**Written request A**
According to the accounting notes, to what precision are amounts in the condensed consolidated financial statements rounded?
**Written request B**
Reproduce the listing from its first line through the line containing "text at (874, 106): P-P11#1R2-M3RF0-CXXX", with every "dashed" changed to "broken" and nothing else altered.

**Selected text**
☆ ☆ ☆ ☆

Basis of Presentation: The interim condensed consolidated financial statements are unaudited. Because of the nature of the Company's operations, the results for interim periods are not necessarily indicative of results to be expected for the year. While these condensed consolidated financial statements reflect all normal recurring adjustments that are, in the opinion of management, necessary for fair presentation of the results of the interim period, they do not include all of the information and footnotes required by accounting principles generally accepted in the United States of America ("GAAP") for complete financial statements. Therefore, the interim condensed consolidated financial statements should be read in conjunction with the consolidated balance sheets as of December 31, 2021 and 2020, and the related consolidated statements of operations, comprehensive income (loss), cash flows, and equity and redeemable noncontrolling interest for each of the three years ended December 31, 2021, 2020, and 2019, respectively, and the notes thereto included in the Company's Annual Report filed on Form 10-K for the year ended December 31, 2021 ("2021 Form 10-K"), and other subsequent filings with the U.S. Securities and Exchange Commission ("SEC").
Rounding: Amounts in the condensed consolidated financial statements and notes are rounded to the nearest tenth of a million. Accordingly, a recalculation of some per-share amounts and percentages, if based on the reported data, may result in differences.
2. SUMMARY OF SIGNIFICANT ACCOUNTING POLICIES
The Company's significant accounting policies are described in Note 2 to the consolidated financial statements included in Item 8 of the Company's 2021 Form 10-K. There have not been any changes to the Company's significant accounting policies as described in the Company's 2021 Form 10-K.
Recently issued accounting pronouncements
In March 2020, the Financial Accounting Standards Board ("FASB") issued Accounting Standards Update ("ASU") No. 2020-04, Reference Rate Reform, establishing ASC Topic 848, and amended the standard thereafter through ASU No. 2021-01 (collectively, "ASC 848"). ASC 848 provides optional practical expedients and exceptions related to the impacts of reference rate reform that affect certain debt, leases, derivatives and other contracts if certain criteria are met. The amendments apply only to contracts and hedging relationships that reference LIBOR or another reference rate expected to be discontinued due to reference rate reform. These amendments are effective immediately and may be applied prospectively to contract modifications made and hedging relationships entered into or evaluated on or before December 31, 2022. Reference rate reform has not had a material impact on any of the Company's existing contracts. Therefore, the Company has not elected to apply any of the optional practical expedients and exceptions under ASC 848 as of the current date. The Company will assess future changes in its contracts and the impact of electing to apply the optional practical expedients and exceptions provided by ASC 848 as they occur, but expects their application will not have a material effect on its financial position or results of operations.

☆ ☆ ☆ ☆

**Data for the task**
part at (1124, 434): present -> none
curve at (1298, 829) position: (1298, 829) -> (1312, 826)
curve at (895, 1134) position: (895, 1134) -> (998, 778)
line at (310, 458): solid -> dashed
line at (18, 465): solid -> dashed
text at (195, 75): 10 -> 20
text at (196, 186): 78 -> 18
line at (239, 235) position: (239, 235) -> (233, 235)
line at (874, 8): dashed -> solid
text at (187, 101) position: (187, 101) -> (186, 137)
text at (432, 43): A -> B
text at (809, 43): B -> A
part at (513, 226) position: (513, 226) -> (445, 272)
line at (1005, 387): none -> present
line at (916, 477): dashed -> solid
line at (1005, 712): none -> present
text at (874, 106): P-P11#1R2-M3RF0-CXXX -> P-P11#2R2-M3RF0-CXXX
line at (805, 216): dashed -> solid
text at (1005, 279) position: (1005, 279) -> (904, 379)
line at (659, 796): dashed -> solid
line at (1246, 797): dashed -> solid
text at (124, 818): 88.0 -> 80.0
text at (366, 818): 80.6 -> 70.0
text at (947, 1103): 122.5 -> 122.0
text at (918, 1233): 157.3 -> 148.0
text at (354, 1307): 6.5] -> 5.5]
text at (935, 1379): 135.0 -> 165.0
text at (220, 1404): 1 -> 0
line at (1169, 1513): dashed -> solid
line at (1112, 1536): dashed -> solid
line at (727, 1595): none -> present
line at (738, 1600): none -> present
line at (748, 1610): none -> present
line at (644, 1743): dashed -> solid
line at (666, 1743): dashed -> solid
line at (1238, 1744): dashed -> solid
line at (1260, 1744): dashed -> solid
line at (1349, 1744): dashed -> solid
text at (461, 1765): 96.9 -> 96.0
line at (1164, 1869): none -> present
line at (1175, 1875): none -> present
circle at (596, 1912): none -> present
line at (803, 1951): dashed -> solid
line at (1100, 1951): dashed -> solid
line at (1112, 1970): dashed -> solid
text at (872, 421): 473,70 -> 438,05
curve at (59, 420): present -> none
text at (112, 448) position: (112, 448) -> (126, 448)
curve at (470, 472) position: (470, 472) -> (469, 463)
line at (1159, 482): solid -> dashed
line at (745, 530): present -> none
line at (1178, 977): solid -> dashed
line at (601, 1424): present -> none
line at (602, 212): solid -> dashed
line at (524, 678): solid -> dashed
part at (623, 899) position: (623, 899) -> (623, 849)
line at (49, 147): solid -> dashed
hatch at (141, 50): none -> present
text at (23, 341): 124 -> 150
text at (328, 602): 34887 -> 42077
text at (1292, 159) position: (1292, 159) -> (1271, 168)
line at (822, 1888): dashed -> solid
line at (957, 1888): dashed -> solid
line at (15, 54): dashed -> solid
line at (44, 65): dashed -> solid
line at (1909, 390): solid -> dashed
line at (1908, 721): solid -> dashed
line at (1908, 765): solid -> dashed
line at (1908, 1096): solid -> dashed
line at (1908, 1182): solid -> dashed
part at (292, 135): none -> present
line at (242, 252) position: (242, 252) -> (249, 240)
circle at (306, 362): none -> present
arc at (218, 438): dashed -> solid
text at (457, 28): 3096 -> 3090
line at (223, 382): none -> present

☆ ☆ ☆ ☆

**Final result A**
To the nearest tenth of a million.

**Final result B**
part at (1124, 434): present -> none
curve at (1298, 829) position: (1298, 829) -> (1312, 826)
curve at (895, 1134) position: (895, 1134) -> (998, 778)
line at (310, 458): solid -> broken
line at (18, 465): solid -> broken
text at (195, 75): 10 -> 20
text at (196, 186): 78 -> 18
line at (239, 235) position: (239, 235) -> (233, 235)
line at (874, 8): broken -> solid
text at (187, 101) position: (187, 101) -> (186, 137)
text at (432, 43): A -> B
text at (809, 43): B -> A
part at (513, 226) position: (513, 226) -> (445, 272)
line at (1005, 387): none -> present
line at (916, 477): broken -> solid
line at (1005, 712): none -> present
text at (874, 106): P-P11#1R2-M3RF0-CXXX -> P-P11#2R2-M3RF0-CXXX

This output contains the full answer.